I, Kate Cameron, of Princeville, River Inhabitants, in the Island of Cape Breton, do solemnly declare : --

That I served as an attendant in the Nova Scotia Hospital for the Insane for about four years, that is from 1874 until the 3rd December, 1877, under the management of Dr. DeWolf, and afterwards, from the 6th July, 1878, until January 1879, under the management of Dr. Reid.

That there was a marked difference between the management under Dr. DeWolf and Dr. Reid.

That under Dr. Reid the patients were well attended to and regularly visited by him and his assistant, Dr. Sinclair; that the patients had medicine and sick diet whenever necessary, and their wants in every respect provided for.

That under Dr. DeWolf the food was often unfit for use, and, when sent back, was told that it was good enough, and got no better. The meat I have seen rotten, and as a general thing the tea, butter and meat were bad. I have seen the bread often bad also.

That attention is now paid to the clealiness of the patients. Formerly this was not the case, as the filthy condition of the beds was such that I have seen maggots crawling out of them.

That I have known patients to have been inhumanly treated and sadly neglected. The first act of cruelty which I remember was to an inoffensive women named Elise Turpel, from Granville, who was in the habit of tearing her clothes. She was stripped naked, her hands and feet tied, her hands behind her back, in a room, on a cold December night, in old F ward, in 1874, without a bed. Next morning she was found dead, coiled up in the corner. I was called in to unbind her hands and feet. She had not been visited by the Superintendent or Assistant Physician until she was dead. There was no inquest; the Doctor said she died of cramps.

That it was known to me that Mrs. McCoy, from Lake Ainslie, Cape Breton, was cruelly treated in No. 9 ward. She was often put into the drying room, or closet, and cold water poured over her. One morning I heard that she would not eat her breakfast. I went down to see her, and in about an hour after she died. She had a large cut in the back of her head. I heard that she was opened and there was not a particle of food in her stomach.

That I had a patient named Bridget Dwyer locked in for about three months. Dr. DeWolf only saw her twice during that time, to my knowledge, and the Assistant Physician never once. Numbers of other cases of the same kind.

That a patient named Abbie Armstrong was sick for about five months. She suffered from diarrhœa; nothing done for her, and no suitable nourishment. She died about a week after I left the ward.

That another patient named Mary Walsh was also sick; she had sore toes for about three or four months, and was suffering with diarrhœa; she, too, had neither medicine nore nourishment of any consequence.

That I had to wash blankets, in the Ward, for Dr. DeWolf’s daughter, Mrs. Harrington; they were given to me by Mrs. DeWolf, who stated that Mrs. H. had no tub at ther house large enough. Tha blankets had Ward marks on some of them.
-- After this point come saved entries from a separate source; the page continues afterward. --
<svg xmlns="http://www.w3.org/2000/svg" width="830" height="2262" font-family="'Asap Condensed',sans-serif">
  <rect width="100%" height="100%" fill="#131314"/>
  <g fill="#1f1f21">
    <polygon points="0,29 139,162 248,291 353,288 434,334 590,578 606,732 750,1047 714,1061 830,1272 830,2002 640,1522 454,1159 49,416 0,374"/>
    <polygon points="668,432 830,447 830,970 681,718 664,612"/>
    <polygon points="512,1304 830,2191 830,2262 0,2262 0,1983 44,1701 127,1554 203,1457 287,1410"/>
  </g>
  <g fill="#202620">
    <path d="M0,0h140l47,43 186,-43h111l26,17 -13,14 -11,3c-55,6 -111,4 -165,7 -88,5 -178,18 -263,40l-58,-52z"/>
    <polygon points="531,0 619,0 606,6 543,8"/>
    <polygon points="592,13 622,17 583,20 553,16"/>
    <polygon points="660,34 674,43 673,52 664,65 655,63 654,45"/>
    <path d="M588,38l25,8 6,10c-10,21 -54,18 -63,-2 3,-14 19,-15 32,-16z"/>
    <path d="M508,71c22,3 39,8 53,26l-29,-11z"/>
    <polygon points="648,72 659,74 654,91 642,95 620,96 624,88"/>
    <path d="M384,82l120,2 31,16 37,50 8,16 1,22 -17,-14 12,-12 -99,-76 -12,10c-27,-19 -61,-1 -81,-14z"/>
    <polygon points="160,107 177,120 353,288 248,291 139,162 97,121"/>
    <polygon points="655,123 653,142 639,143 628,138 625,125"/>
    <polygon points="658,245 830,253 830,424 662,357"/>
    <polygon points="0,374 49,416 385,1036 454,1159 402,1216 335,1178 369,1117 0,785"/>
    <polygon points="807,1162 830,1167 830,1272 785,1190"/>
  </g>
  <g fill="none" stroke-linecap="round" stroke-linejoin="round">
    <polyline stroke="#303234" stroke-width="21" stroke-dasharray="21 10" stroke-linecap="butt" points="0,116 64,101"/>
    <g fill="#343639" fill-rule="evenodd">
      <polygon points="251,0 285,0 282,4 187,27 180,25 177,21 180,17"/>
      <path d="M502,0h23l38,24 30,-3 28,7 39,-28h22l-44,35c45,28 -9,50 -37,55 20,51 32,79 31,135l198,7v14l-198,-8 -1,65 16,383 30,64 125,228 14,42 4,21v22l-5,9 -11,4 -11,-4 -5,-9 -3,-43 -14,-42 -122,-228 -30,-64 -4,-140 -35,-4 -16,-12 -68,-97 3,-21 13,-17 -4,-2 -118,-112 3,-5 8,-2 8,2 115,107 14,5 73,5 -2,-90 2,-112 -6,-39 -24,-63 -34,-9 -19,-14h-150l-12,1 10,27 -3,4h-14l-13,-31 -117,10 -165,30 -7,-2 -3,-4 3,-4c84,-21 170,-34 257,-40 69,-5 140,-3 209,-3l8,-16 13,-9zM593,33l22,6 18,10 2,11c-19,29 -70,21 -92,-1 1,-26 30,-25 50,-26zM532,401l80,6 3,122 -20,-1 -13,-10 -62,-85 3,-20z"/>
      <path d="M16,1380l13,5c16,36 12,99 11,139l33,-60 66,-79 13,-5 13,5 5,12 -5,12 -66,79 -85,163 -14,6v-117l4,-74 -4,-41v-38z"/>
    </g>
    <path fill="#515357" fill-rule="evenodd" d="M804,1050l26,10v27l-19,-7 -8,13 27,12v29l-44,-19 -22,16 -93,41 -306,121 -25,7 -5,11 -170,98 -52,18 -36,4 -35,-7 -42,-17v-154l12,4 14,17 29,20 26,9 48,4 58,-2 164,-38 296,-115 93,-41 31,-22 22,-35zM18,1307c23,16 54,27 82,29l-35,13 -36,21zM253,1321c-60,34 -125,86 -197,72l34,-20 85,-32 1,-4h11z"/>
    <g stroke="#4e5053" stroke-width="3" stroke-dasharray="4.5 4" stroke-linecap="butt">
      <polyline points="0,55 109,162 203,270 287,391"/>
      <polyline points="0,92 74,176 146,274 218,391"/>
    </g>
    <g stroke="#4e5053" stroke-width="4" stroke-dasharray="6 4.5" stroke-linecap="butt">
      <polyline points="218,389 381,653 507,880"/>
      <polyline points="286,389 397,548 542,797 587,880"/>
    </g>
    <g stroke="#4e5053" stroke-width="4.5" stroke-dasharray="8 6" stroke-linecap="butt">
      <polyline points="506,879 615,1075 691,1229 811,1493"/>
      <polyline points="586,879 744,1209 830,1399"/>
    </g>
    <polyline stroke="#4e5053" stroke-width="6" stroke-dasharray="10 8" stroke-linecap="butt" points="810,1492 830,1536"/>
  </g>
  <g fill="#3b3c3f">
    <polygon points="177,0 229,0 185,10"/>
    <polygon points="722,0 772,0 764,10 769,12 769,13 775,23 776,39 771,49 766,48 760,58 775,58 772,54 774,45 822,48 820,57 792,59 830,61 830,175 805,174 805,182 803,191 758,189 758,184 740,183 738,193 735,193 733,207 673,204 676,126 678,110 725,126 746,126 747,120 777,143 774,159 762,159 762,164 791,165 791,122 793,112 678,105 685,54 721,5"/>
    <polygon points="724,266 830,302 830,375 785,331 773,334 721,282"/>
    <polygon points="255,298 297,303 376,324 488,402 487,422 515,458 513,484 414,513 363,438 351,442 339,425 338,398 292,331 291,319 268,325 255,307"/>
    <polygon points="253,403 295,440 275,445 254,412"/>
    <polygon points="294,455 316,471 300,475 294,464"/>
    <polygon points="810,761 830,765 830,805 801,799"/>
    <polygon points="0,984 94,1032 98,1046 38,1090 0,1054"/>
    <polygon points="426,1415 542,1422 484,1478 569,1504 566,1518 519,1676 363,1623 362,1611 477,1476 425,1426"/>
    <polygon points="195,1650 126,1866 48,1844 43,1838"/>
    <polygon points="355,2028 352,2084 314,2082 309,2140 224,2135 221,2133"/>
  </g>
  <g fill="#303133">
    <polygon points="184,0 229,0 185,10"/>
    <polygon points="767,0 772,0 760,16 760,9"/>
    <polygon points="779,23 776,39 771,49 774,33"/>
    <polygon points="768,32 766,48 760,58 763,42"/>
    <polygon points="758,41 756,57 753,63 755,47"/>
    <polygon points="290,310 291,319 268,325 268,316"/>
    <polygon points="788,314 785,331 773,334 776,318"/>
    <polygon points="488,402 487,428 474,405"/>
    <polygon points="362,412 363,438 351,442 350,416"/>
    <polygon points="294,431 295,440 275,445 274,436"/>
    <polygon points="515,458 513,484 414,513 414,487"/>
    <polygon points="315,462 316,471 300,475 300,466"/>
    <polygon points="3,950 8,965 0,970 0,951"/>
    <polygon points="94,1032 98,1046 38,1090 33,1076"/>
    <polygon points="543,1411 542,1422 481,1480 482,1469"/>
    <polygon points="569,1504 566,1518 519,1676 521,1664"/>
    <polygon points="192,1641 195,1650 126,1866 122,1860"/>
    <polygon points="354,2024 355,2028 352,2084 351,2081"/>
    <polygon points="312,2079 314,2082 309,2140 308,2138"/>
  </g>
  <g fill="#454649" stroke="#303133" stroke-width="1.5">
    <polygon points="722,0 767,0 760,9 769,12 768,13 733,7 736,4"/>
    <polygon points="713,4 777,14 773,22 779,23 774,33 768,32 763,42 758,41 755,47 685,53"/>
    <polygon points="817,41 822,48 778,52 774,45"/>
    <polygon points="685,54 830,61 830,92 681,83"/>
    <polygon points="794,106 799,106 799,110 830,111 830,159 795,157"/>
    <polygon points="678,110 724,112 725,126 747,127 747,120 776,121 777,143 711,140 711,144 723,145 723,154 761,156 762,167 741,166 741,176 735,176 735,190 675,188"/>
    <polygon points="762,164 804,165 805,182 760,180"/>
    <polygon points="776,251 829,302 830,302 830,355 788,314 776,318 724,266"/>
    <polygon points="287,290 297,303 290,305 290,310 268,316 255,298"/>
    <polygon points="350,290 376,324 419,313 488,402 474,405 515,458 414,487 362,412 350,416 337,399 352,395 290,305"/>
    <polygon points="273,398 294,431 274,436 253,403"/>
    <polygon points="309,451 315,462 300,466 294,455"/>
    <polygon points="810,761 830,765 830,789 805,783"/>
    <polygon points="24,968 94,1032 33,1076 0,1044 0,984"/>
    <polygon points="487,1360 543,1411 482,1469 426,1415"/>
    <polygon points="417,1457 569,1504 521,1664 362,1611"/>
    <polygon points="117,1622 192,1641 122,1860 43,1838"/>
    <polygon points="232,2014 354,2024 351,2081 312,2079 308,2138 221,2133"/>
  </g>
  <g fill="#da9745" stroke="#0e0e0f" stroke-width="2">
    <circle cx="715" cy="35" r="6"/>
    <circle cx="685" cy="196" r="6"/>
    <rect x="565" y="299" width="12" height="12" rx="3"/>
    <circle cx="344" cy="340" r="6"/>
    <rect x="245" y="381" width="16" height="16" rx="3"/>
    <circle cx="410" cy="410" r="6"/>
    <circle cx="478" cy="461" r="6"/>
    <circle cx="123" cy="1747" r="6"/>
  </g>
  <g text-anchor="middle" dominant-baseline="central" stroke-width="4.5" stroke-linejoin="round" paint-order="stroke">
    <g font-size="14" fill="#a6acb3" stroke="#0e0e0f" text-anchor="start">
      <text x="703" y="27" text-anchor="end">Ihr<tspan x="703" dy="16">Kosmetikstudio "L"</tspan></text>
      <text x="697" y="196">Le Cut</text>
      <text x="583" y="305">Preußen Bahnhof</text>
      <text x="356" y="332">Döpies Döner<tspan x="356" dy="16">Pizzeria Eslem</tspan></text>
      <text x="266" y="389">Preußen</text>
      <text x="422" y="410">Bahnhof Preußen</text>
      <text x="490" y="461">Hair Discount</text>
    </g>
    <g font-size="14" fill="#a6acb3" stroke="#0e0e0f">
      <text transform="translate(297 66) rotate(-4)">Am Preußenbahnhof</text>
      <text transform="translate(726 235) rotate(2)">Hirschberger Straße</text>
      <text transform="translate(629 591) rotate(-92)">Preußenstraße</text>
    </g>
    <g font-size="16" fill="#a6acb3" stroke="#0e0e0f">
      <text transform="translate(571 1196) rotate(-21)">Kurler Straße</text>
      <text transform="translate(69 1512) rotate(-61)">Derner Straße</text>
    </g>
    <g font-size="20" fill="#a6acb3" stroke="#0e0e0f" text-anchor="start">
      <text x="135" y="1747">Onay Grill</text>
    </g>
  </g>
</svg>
That I was not called to give evidence at the investigation, beleiving that if I had been, and that I told all I knew, my time would be made short in the institution.

That I am prepared, at any time, to substantiate, under oath, before any tribunal, the foregoing statement of facts.

And I make this solemn declaration conscientiously, believing the same to be true, and by virtue of the Act passed in the thirty-seventh year of Her Majesty’s reign, entitled : « An Act for the Supression of Voluntary and Extra Judicial Oaths. »

Kate Cameron

Solemnly declared before me, at River
Inhabitants, in the Island of Cape
Breton, this 5th day of March, A.D.
John McMaster, J.P.

The following is a copy of Dr. DeWolf’s letter announcing the death of Mrs. Turpel to her son :

10th December 1874.

Mr. Alexader Turpel :

Dear Sir :--

I have to inform you, with much regret, of your mother’s decease, which occured at an early hour this morning. I was called to her, but life was extinct. She had been better than usual of late, and was much attached to her attendant. Her death was due to a fit of paralysis and was very sudden. Please telegraph whether you wish to interment at Darmouth.

I sent you a despatch this morning, which will have reached you ere this comes to hand.

Dear Sir,
(Signed) J. R. DeWolf.

Source: Kate Cameron, "Testimony of Kate Cameron, given at the Inquiry on the Management of the Nova Scotia Hospital for the Insane, 1879," Supplementary evidence as to the management of the Nova Scotia Hospital for the Insane, Mount Hope, Dartmouth ([Dartmouth]: s.n., 1879).